Exomphalos

Exomphalos results from failure of normal embryonic regression of the mid-gut from the umbilical stalk into the abdominal celom. The abdominal contents, including intestines and liver or spleen covered by a sac of parietal peritoneum and amnion, are herniated into the base of the umbilical cord.

Exomphalos

Prevalence

Exomphalos is found in about 1 per 4000 births.

Etiology

The majority of cases are sporadic and the recurrence risk is usually less than 1%. However, in some cases, there may be an associated genetic syndrome. Chromosomal abnormalities (mainly trisomy 18 or 13) are found in about 50% of cases at 12 weeks, 30% of cases at mid-gestation and in 15% of neonates. Similarly, in Beckwith– Wiedemann syndrome, most cases are sporadic, although autosomal dominant, recessive, X-linked and polygenic patterns of inheritance have been described.

Presentation

Omphalocele

The sac protrudes in the midline, through the umbilicus (navel).

It is normal for the intestines to protrude from the abdomen, into the umbilical cord, until about the tenth week of pregnancy, after which they return to inside the fetal abdomen.

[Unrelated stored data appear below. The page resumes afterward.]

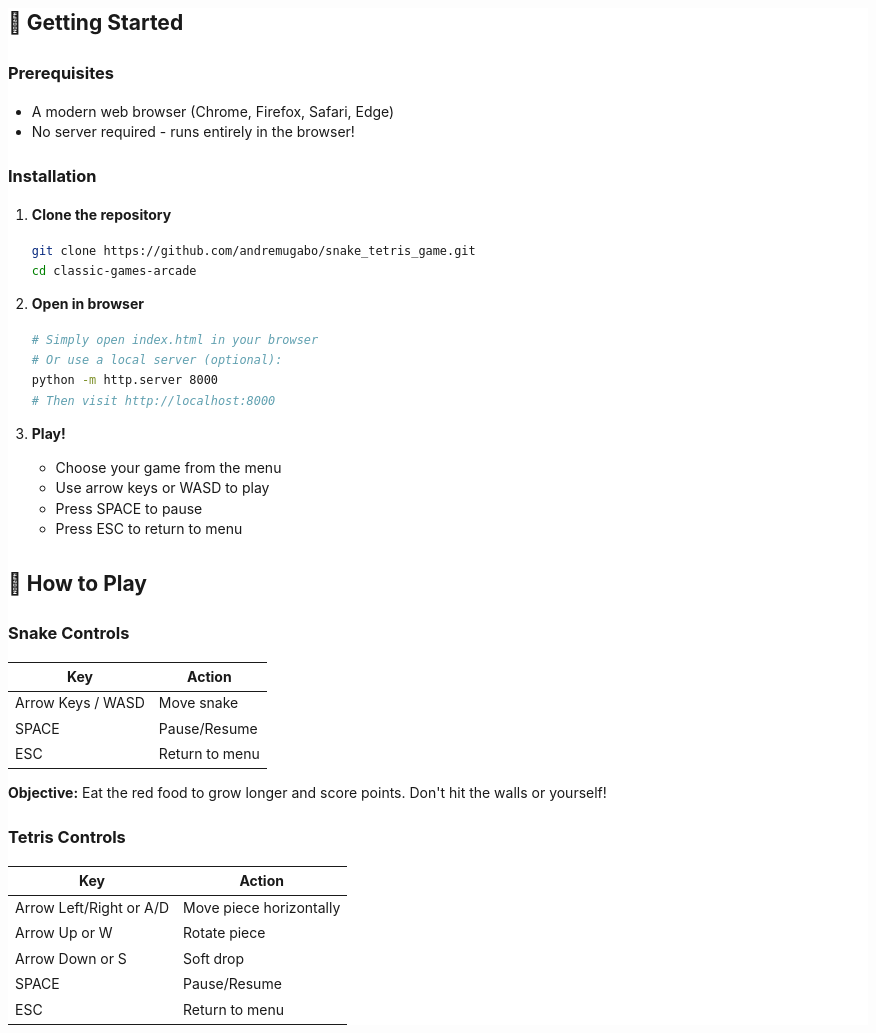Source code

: ## 🚀 Getting Started

### Prerequisites
- A modern web browser (Chrome, Firefox, Safari, Edge)
- No server required - runs entirely in the browser!

### Installation

1. **Clone the repository**
   ```bash
   git clone https://github.com/andremugabo/snake_tetris_game.git
   cd classic-games-arcade
   ```

2. **Open in browser**
   ```bash
   # Simply open index.html in your browser
   # Or use a local server (optional):
   python -m http.server 8000
   # Then visit http://localhost:8000
   ```

3. **Play!**
   - Choose your game from the menu
   - Use arrow keys or WASD to play
   - Press SPACE to pause
   - Press ESC to return to menu

## 🎯 How to Play

### Snake Controls
| Key | Action |
|-----|--------|
| Arrow Keys / WASD | Move snake |
| SPACE | Pause/Resume |
| ESC | Return to menu |

**Objective:** Eat the red food to grow longer and score points. Don't hit the walls or yourself!

### Tetris Controls
| Key | Action |
|-----|--------|
| Arrow Left/Right or A/D | Move piece horizontally |
| Arrow Up or W | Rotate piece |
| Arrow Down or S | Soft drop |
| SPACE | Pause/Resume |
| ESC | Return to menu |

The omphalocele can be mild, with only a small loop of intestines present outside the abdomen, or severe, containing most of the abdominal organs. In severe cases surgical treatment is made more difficult because the infant's abdomen is abnormally small because it had no need to expand to accommodate the developing organs.

Diagnosis

The diagnosis of exomphalos is based on the demonstration of the mid-line anterior abdominal wall defect, the herniated sac with its visceral contents and the umbilical cord insertion at the apex of the sac. Ultrasonographic examination should be directed towards defining the extent of the lesion and exclusion of other malformations.

Prognosis

Exomphalos is a correctable malformation in which survival depends primarily on whether or not other malformations or chromosomal defects are present. For isolated lesions, the survival rate after surgery is about 90%. The mortality is much higher with cephalic fold defects than with lateral and caudal defects.